Reference: Nagel & Kay, Current Biology (2012) — circadian network and phenotypes.

PRR9

PSEUDO-RESPONSE REGULATOR 9

Clock role

PRR9 is part of the morning loop promoted by CCA1/LHY. The review describes PRR-family regulation as transcriptional repression that helps coregulate the morning oscillator factors.

Phenotypes

  • Loss-of-function is associated with a long-period oscillator phenotype.
  • Associated with long-hypocotyl output phenotypes.
  • Associated with late-flowering output phenotypes.

Dataset sample(s)

prr9_CT20 (CT20); WT: Col_CT20 (CT20)

Reference: Nagel & Kay, Current Biology (2012) — circadian network and phenotypes.

RVE4

REVEILLE 4

Clock role

RVE4 is a REVEILLE-family clock-linked regulator.
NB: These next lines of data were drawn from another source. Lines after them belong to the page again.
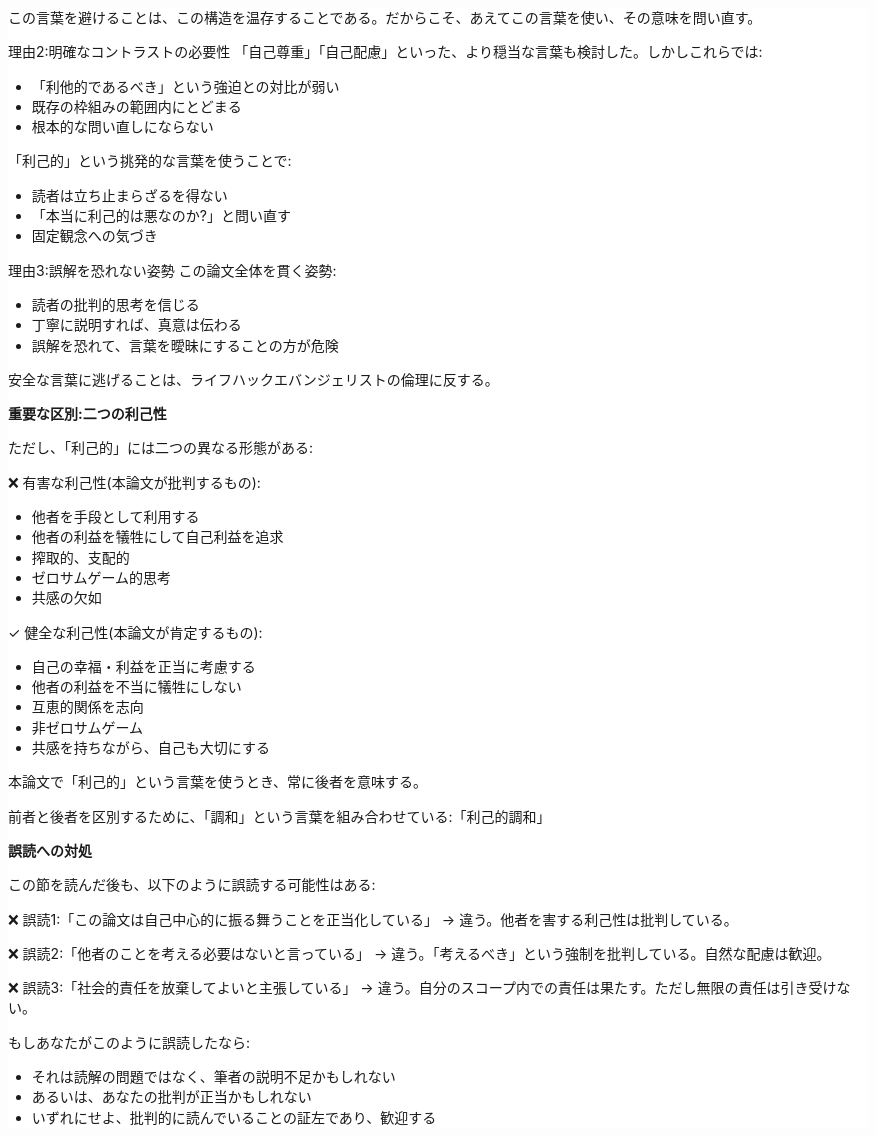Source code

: この言葉を避けることは、この構造を温存することである。だからこそ、あえてこの言葉を使い、その意味を問い直す。

理由2:明確なコントラストの必要性
「自己尊重」「自己配慮」といった、より穏当な言葉も検討した。しかしこれらでは:
- 「利他的であるべき」という強迫との対比が弱い
- 既存の枠組みの範囲内にとどまる
- 根本的な問い直しにならない

「利己的」という挑発的な言葉を使うことで:
- 読者は立ち止まらざるを得ない
- 「本当に利己的は悪なのか?」と問い直す
- 固定観念への気づき

理由3:誤解を恐れない姿勢
この論文全体を貫く姿勢:
- 読者の批判的思考を信じる
- 丁寧に説明すれば、真意は伝わる
- 誤解を恐れて、言葉を曖昧にすることの方が危険

安全な言葉に逃げることは、ライフハックエバンジェリストの倫理に反する。

**重要な区別:二つの利己性**

ただし、「利己的」には二つの異なる形態がある:

❌ 有害な利己性(本論文が批判するもの):
- 他者を手段として利用する
- 他者の利益を犠牲にして自己利益を追求
- 搾取的、支配的
- ゼロサムゲーム的思考
- 共感の欠如

✓ 健全な利己性(本論文が肯定するもの):
- 自己の幸福・利益を正当に考慮する
- 他者の利益を不当に犠牲にしない
- 互恵的関係を志向
- 非ゼロサムゲーム
- 共感を持ちながら、自己も大切にする

本論文で「利己的」という言葉を使うとき、常に後者を意味する。

前者と後者を区別するために、「調和」という言葉を組み合わせている:「利己的調和」

**誤読への対処**

この節を読んだ後も、以下のように誤読する可能性はある:

❌ 誤読1:「この論文は自己中心的に振る舞うことを正当化している」
→ 違う。他者を害する利己性は批判している。

❌ 誤読2:「他者のことを考える必要はないと言っている」
→ 違う。「考えるべき」という強制を批判している。自然な配慮は歓迎。

❌ 誤読3:「社会的責任を放棄してよいと主張している」
→ 違う。自分のスコープ内での責任は果たす。ただし無限の責任は引き受けない。

もしあなたがこのように誤読したなら:
- それは読解の問題ではなく、筆者の説明不足かもしれない
- あるいは、あなたの批判が正当かもしれない
- いずれにせよ、批判的に読んでいることの証左であり、歓迎する
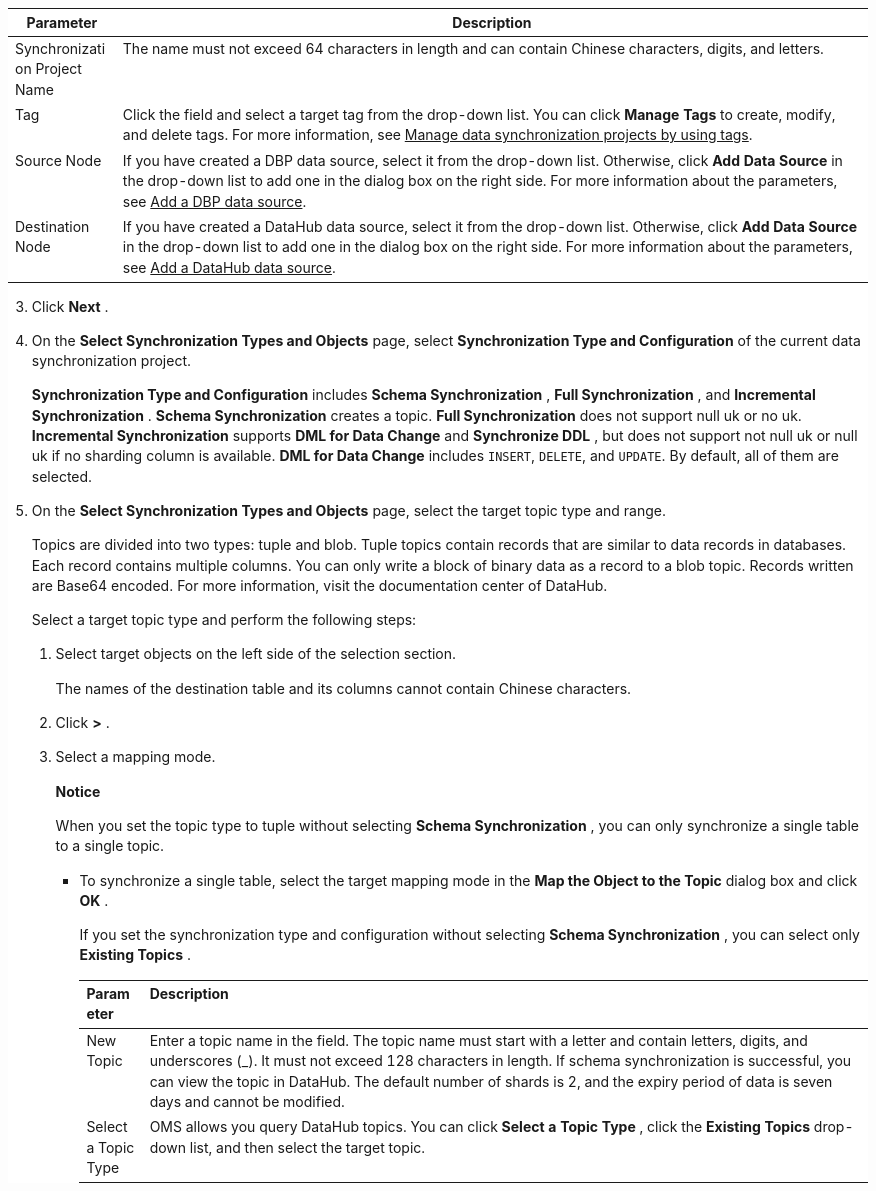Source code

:    

   |          Parameter           |                                                                                                                                                    Description                                                                                                                                                    |
   |------------------------------|-------------------------------------------------------------------------------------------------------------------------------------------------------------------------------------------------------------------------------------------------------------------------------------------------------------------|
   | Synchronization Project Name | The name must not exceed 64 characters in length and can contain Chinese characters, digits, and letters.                                                                                                                                                                                                         |
   | Tag                          | Click the field and select a target tag from the drop-down list. You can click **Manage Tags** to create, modify, and delete tags. For more information, see [Manage data synchronization projects by using tags](/en-US/5.user-guide/6.data-synchronization-1/4.manage-a-data-synchronization-task/4.manage-tags-for-data-synchronization-projects.md).                                                   |
   | Source Node                  | If you have created a DBP data source, select it from the drop-down list. Otherwise, click **Add Data Source** in the drop-down list to add one in the dialog box on the right side. For more information about the parameters, see [Add a DBP data source](/en-US/5.user-guide/3.manage-data-sources/1.add-a-data-source/1.add-an-oceanbase-data-source-1/2.add-a-dbp-data-source.md).         |
   | Destination Node             | If you have created a DataHub data source, select it from the drop-down list. Otherwise, click **Add Data Source** in the drop-down list to add one in the dialog box on the right side. For more information about the parameters, see [Add a DataHub data source](/en-US/5.user-guide/3.manage-data-sources/1.add-a-data-source/6.add-a-rocketmq-data-source-2.md). |

   

3. Click **Next** .

   

4. On the **Select Synchronization Types and Objects** page, select **Synchronization Type and Configuration** of the current data synchronization project. 

   **Synchronization Type and Configuration** includes **Schema Synchronization** , **Full Synchronization** , and **Incremental Synchronization** . **Schema Synchronization** creates a topic. **Full Synchronization** does not support null uk or no uk. **Incremental Synchronization** supports **DML for Data Change** and **Synchronize DDL** , but does not support not null uk or null uk if no sharding column is available. **DML for Data Change** includes `INSERT`, `DELETE`, and `UPDATE`. By default, all of them are selected.
   

5. On the **Select Synchronization Types and Objects** page, select the target topic type and range. 

   Topics are divided into two types: tuple and blob. Tuple topics contain records that are similar to data records in databases. Each record contains multiple columns. You can only write a block of binary data as a record to a blob topic. Records written are Base64 encoded. For more information, visit the documentation center of DataHub. 

   Select a target topic type and perform the following steps:
   1. Select target objects on the left side of the selection section. 

      The names of the destination table and its columns cannot contain Chinese characters.
      
   
   2. Click **\>** .

      
   
   3. Select a mapping mode. 

      **Notice**

      

      When you set the topic type to tuple without selecting **Schema Synchronization** , you can only synchronize a single table to a single topic.
      * To synchronize a single table, select the target mapping mode in the **Map the Object to the Topic** dialog box and click **OK** . 

        If you set the synchronization type and configuration without selecting **Schema Synchronization** , you can select only **Existing Topics** . 
        

        |       Parameter       |                                                                                                                                                                                 Description                                                                                                                                                                                 |
        |-----------------------|-----------------------------------------------------------------------------------------------------------------------------------------------------------------------------------------------------------------------------------------------------------------------------------------------------------------------------------------------------------------------------|
        | New Topic             | Enter a topic name in the field. The topic name must start with a letter and contain letters, digits, and underscores (_). It must not exceed 128 characters in length.  If schema synchronization is successful, you can view the topic in DataHub. The default number of shards is 2, and the expiry period of data is seven days and cannot be modified. |
        | Select a Topic Type   | OMS allows you query DataHub topics. You can click **Select a Topic Type** , click the **Existing Topics** drop-down list, and then select the target topic.                                                                                                                                                                                                                |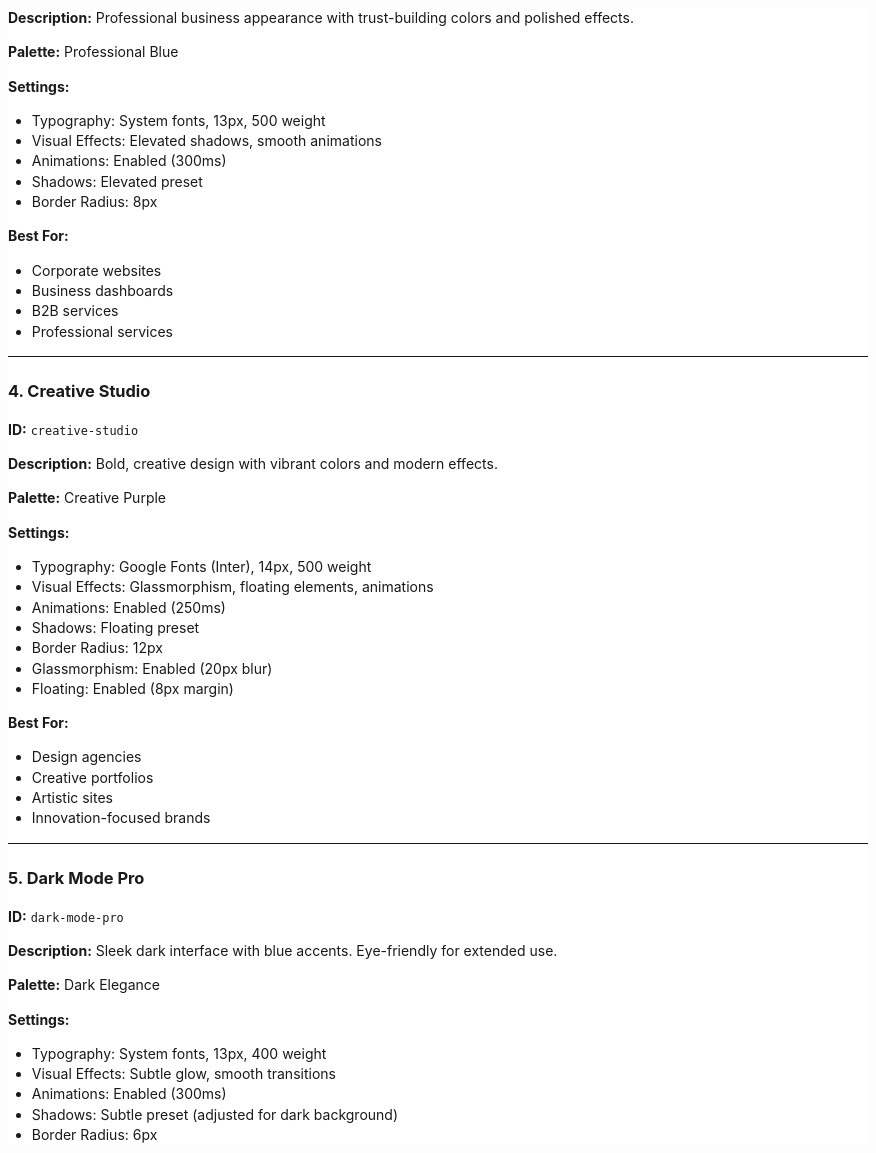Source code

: **Description:** Professional business appearance with trust-building colors and polished effects.

**Palette:** Professional Blue

**Settings:**
- Typography: System fonts, 13px, 500 weight
- Visual Effects: Elevated shadows, smooth animations
- Animations: Enabled (300ms)
- Shadows: Elevated preset
- Border Radius: 8px

**Best For:**
- Corporate websites
- Business dashboards
- B2B services
- Professional services

---

### 4. Creative Studio

**ID:** `creative-studio`

**Description:** Bold, creative design with vibrant colors and modern effects.

**Palette:** Creative Purple

**Settings:**
- Typography: Google Fonts (Inter), 14px, 500 weight
- Visual Effects: Glassmorphism, floating elements, animations
- Animations: Enabled (250ms)
- Shadows: Floating preset
- Border Radius: 12px
- Glassmorphism: Enabled (20px blur)
- Floating: Enabled (8px margin)

**Best For:**
- Design agencies
- Creative portfolios
- Artistic sites
- Innovation-focused brands

---

### 5. Dark Mode Pro

**ID:** `dark-mode-pro`

**Description:** Sleek dark interface with blue accents. Eye-friendly for extended use.

**Palette:** Dark Elegance

**Settings:**
- Typography: System fonts, 13px, 400 weight
- Visual Effects: Subtle glow, smooth transitions
- Animations: Enabled (300ms)
- Shadows: Subtle preset (adjusted for dark background)
- Border Radius: 6px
RVE4 is a paralog of RVE8, which is highlighted in the reference figure as affecting circadian period; RVE4 is expected to behave similarly at the level of oscillator/output coupling.

Phenotypes

  • REVEILLE-family perturbations (example: RVE8 in the figure) are associated with circadian period phenotypes.
  • Use the figure's RVE8 example as context for expected oscillator-linked outputs.
  • Do not add additional phenotype claims beyond what is shown for RVE8 in the figure.

Dataset sample(s)

rve4_CT20 (CT20); WT: Col_CT20 (CT20)

Reference: Nagel & Kay, Current Biology (2012) — circadian network and phenotypes.

References

  • Nagel, D.H.; Kay, S.A. Complexity in the Wiring and Regulation of Plant Circadian Networks. Current Biology 22 (2012) R648–R657. (Corrected figure and erratum: Current Biology 23 (2013) 95–96.)
    doi:10.1016/j.cub.2012.12.016
  • Chuong, N.N.; Doan, P.P.T.; Wang, L.; Kim, J.H.; Kim, J. Current Insights into m6A RNA Methylation and Its Emerging Role in Plant Circadian Clock. Plants 2023, 12, 624.